Work request: Show every line in the entries below where the word "SHIPPING" appears.

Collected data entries
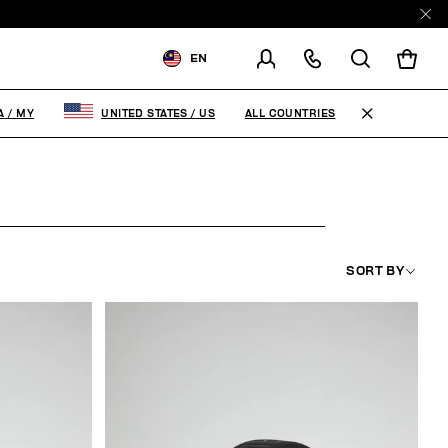
EN
SHIPPING TO:
MALAYSIA
ALL COUNTRIES
A
/
MY
UNITED STATES
/
US
CHANGE SHIPPING COUNTRY
SORT BY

Your response:
SHIPPING TO:
CHANGE SHIPPING COUNTRY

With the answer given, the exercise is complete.